Как изменилась моя жизнь с уходом из жизни Ильи Олейникова? Так же, как изменилась с его появлением. Я, человек неглупый, легкообучаемый, работоспособный, в то время не находил применение всем своим умениям. В моей жизни должен был появиться кто-то, о кого можно опереться, кто убедил бы меня в правоте своих намерений. Если мне дать пинок под зад, я могу горы свернуть. Вот таким человеком и был Илья. Он заставил меня уйти из театра в 1995 году – это один из самых правильных моих поступков в жизни. С Ильёй мы проработали вместе больше 20 лет. 20 лет было только «Городку» – это редкий феномен на телевидении. Мы, кстати, минуя звания заслуженных артистов, сразу получили звания народных. Всё самое лучше в моей жизни произошло вместе с этим человеком. А когда его не стало, я не стал возобновлять «Городок». Это невозможно. Не потому, что я или он гениальные артисты. Нет. Но то, что мы парой были гениальной – это 100%. Замечательных артистов у нас много, но пар таких нет.
Когда мы познакомились, он меня взял меня на свой концерт, чтобы я посмотрел, где и как я буду теперь работать. Я, артист лучшего театра страны и Европы, пришёл на концерт под названием «Смех-шок». Это Илюша должен был вызвать шок от смеха. Шок у меня был, но не от смеха, а от всего происходящего. Я думал, боже мой, неужели я тоже буду участвовать в этом кошмаре?! Но не прошло и четырёх лет, как мы вместе вышли на эстраду.
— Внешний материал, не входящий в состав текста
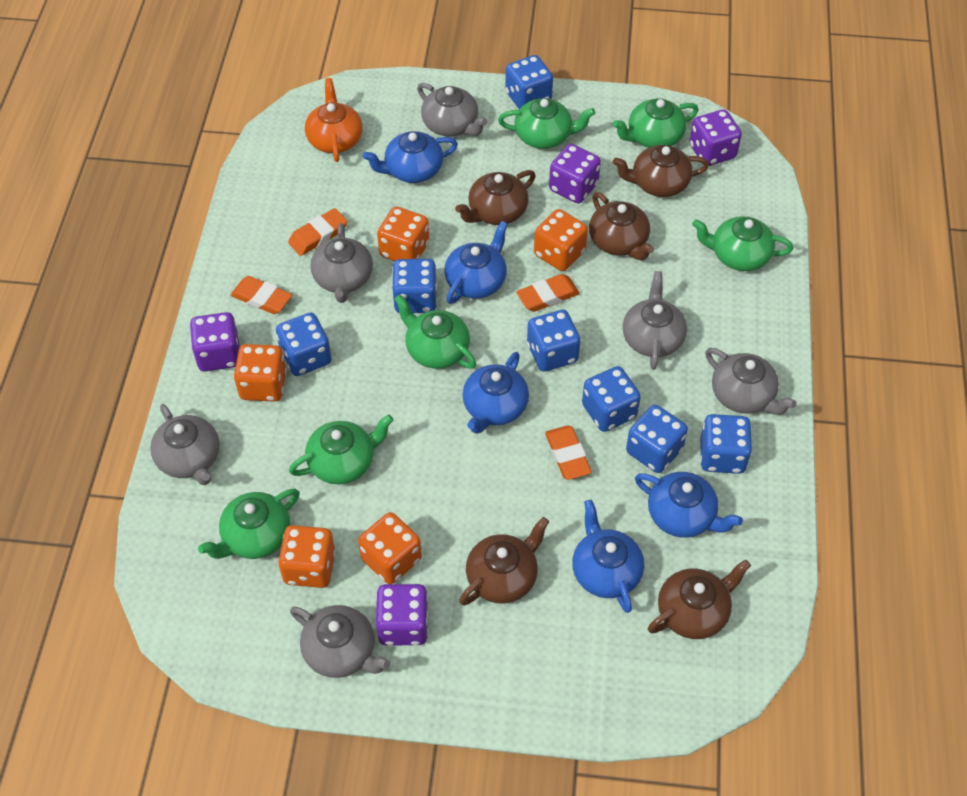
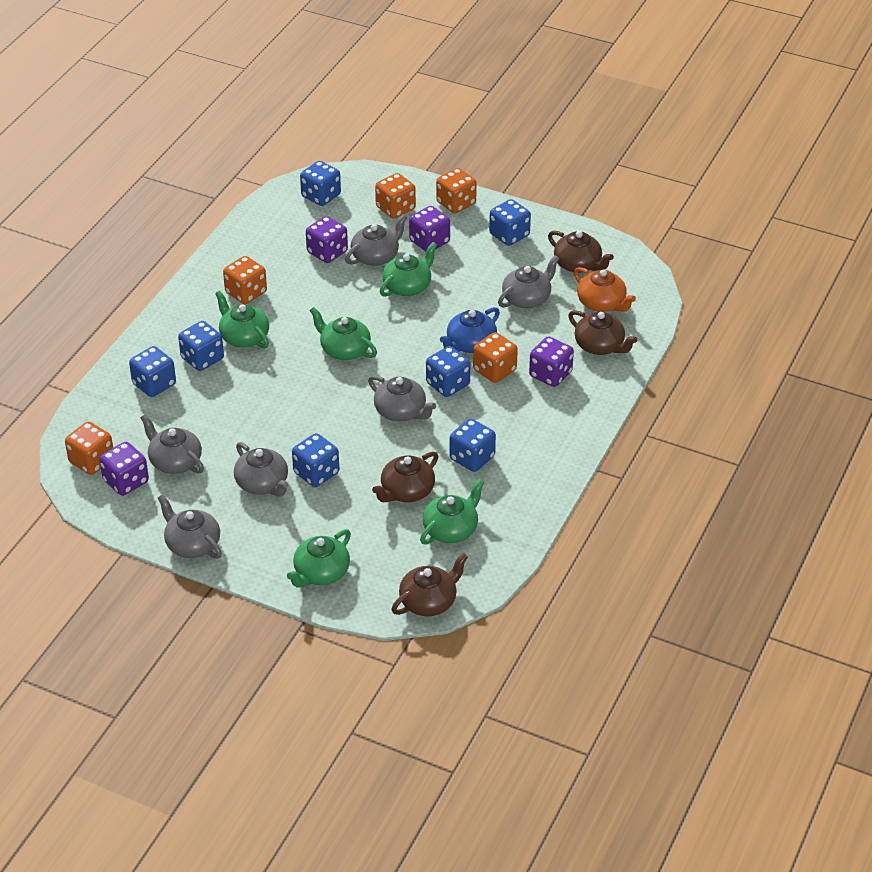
blue teapot: 5 -> 1
brown teapot: 5 -> 4
green teapot: 6 -> 5
orange eraser: 4 -> 0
Как-то у нас был концерт на Дальнем Востоке, и Илюша постоянно звонил и спрашивал у администраторов, продаются ли билеты? Он волновался, как мы выйдем первый раз на сцену? Да, билеты продавались… Только не покупались. Наш первый выход на сцену был в 1994 году рамках празднования Дня города. Какого города, уже не помню. Перед выходом должны были включить музыку из «Городка», после которой запланировали наше появление. Так вот, накануне наш звукорежиссёр Саша купил новый магнитофон. Магнитофон многоскоростной, можно было уместить много записей на одной кассете. И в день концерта, когда включили звук, на весь стадион, а это 8-10 тысяч человек, раздалась фраза: «Я купил хреновый магнитофон». Причём на разных скоростях. И, кстати, в оригинале было слово не «хреновый», а немного похуже. Оказалось, что звукорежиссёр всю ночь репетировал скорости магнитофона и что-то там напутал. Так и началась наша совместная карьера с Ильёй Олейниковым.
Я стараюсь всегда рассказывать о нём весело, потому что он для меня живой человек. Илья физически не мог существовать на сцене без партнёра. Я не знаю, почему я, артист БДТ, показался ему потенциальным партнёром. Но он всё верно рассчитал своей гениальной еврейской головкой. Мы родились в один день 10 июля, но с разницей в 10 лет. Родились на расстоянии 180 км другу от друга – я в Одессе, он в Кишинёве. Этих фактов мы не знали, пока однажды не сверили паспорта. Я принёс выпивку на съёмку, он тоже принёс – тут-то всё и выяснилось. Правда, потом всегда было проблемой, как отмечать день рождения.